2. Species abundance (rank‑abundance curves) – Within a given size class, the number of individuals per species follows a power law A ∝ r^‑1, where r is the rank of the species by abundance. If every animal were conscious, a randomly selected conscious observer would most likely belong to a species with very few individuals. Since humans belong to a species with billions of individuals, the author claims this is evidence against universal animal consciousness.

3. Body‑mass distribution – Using Damuth’s law (population density ∝ m^‑3/4) together with an empirically observed species‑mass distribution S(m) ∝ m^0.5, the paper derives an individual‑mass distribution P(m) ∝ m^‑3/2. Integrating this from a lower bound of 10 kg yields p(B|A) ≈ 10⁻⁵, where B is the observation that our body mass exceeds 10 kg and A is the hypothesis that all animals are conscious.

The author then casts the problem in a Bayesian framework. Assuming a prior p(A)=1 (i.e., we are completely open to the hypothesis that all animals are conscious) and estimating p(B) via an anthropic “Gott” argument (p(B) > 1‑c for some confidence level c), he arrives at a posterior probability p(A|B) ≈ c ≈ 0.003. In other words, there is a 99.7 % confidence that the hypothesis “all animals are conscious” is false, which he interprets as strong evidence that most animals—especially insects and other small organisms—lack consciousness.

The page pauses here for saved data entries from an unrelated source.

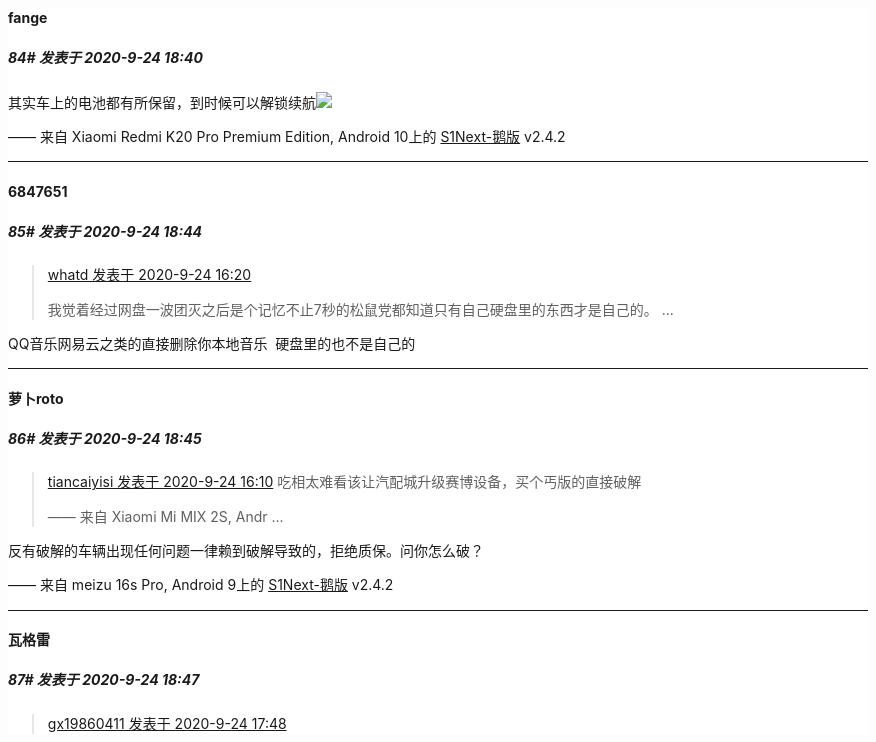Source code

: ####  fange  
##### 84#       发表于 2020-9-24 18:40




其实车上的电池都有所保留，到时候可以解锁续航<img src="https://static.saraba1st.com/image/smiley/face2017/067.png" referrerpolicy="no-referrer">

—— 来自 Xiaomi Redmi K20 Pro Premium Edition, Android 10上的 [S1Next-鹅版](https://github.com/ykrank/S1-Next/releases) v2.4.2







-----

####  6847651  
##### 85#       发表于 2020-9-24 18:44



<blockquote><a href="httphttps://bbs.saraba1st.com/2b/forum.php?mod=redirect&amp;goto=findpost&amp;pid=48838234&amp;ptid=1961661" target="_blank">whatd 发表于 2020-9-24 16:20</a>

我觉着经过网盘一波团灭之后是个记忆不止7秒的松鼠党都知道只有自己硬盘里的东西才是自己的。 ...</blockquote>
QQ音乐网易云之类的直接删除你本地音乐  硬盘里的也不是自己的







-----

####  萝卜roto  
##### 86#       发表于 2020-9-24 18:45



<blockquote><a href="httphttps://bbs.saraba1st.com/2b/forum.php?mod=redirect&amp;goto=findpost&amp;pid=48838067&amp;ptid=1961661" target="_blank">tiancaiyisi 发表于 2020-9-24 16:10</a>
吃相太难看该让汽配城升级赛博设备，买个丐版的直接破解

—— 来自 Xiaomi Mi MIX 2S, Andr ...</blockquote>
反有破解的车辆出现任何问题一律赖到破解导致的，拒绝质保。问你怎么破？

—— 来自 meizu 16s Pro, Android 9上的 [S1Next-鹅版](https://github.com/ykrank/S1-Next/releases) v2.4.2







-----

####  瓦格雷  
##### 87#       发表于 2020-9-24 18:47



<blockquote><a href="httphttps://bbs.saraba1st.com/2b/forum.php?mod=redirect&amp;goto=findpost&amp;pid=48839461&amp;ptid=1961661" target="_blank">gx19860411 发表于 2020-9-24 17:48</a>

The paper also discusses why the same reasoning does not rule out consciousness in mammals: using the smallest known mammal (the pygmy shrew, ~2 g) yields a lower confidence (≈90 %) that all mammals are conscious, which the author deems statistically insignificant.

Critical appraisal

• Reference‑class choice: By including every conceivable conscious being, the analysis implicitly assumes that humans are typical observers, which is precisely the point under dispute. A narrower reference class (e.g., only mammals, or only vertebrates) would change the probabilities dramatically.
• Prior probability: Setting p(A)=1 is an extreme, unjustified assumption. A more realistic prior—reflecting the scientific uncertainty about universal animal consciousness—would be far lower, and the posterior would be correspondingly higher, weakening the conclusion.
• Data fitting: The paper prefers a 1/x power law for country populations despite clear evidence that a log‑normal distribution provides a vastly better fit (likelihood ratio ≈10¹¹). This selective modeling undermines the claim that the 1/x law “neutralizes” observer bias.
• Biological simplifications: The use of Damuth’s law and the species‑mass relationship assumes that body mass alone captures the relevant ecological and physiological factors governing consciousness. It ignores neural complexity, behavioral flexibility, and social organization, all of which are argued to correlate with conscious experience. Moreover, ant colonies exhibit super‑organismal properties that make individual‑level abundance statistics problematic.
• Definition of consciousness: The paper treats consciousness as a binary property, yet most philosophers and neuroscientists view it as a spectrum or as a set of graded capacities. Without a measurable proxy, the probabilistic inference rests on an ill‑defined predicate.

Conclusion
While the paper presents an inventive application of anthropic reasoning and Bayesian inference, its conclusions rely on several fragile premises: an overly broad and arguably inappropriate reference class, an unjustified uniform prior, selective use of power‑law approximations, and a simplistic operationalization of consciousness via body mass and species abundance. Consequently, the claim that “the vast bulk of the animal kingdom is unlikely to be conscious” should be treated as a provocative hypothesis rather than a definitive result. A more robust approach would integrate multiple biological indicators of conscious processing, employ empirically validated statistical models, and adopt priors that reflect genuine scientific uncertainty.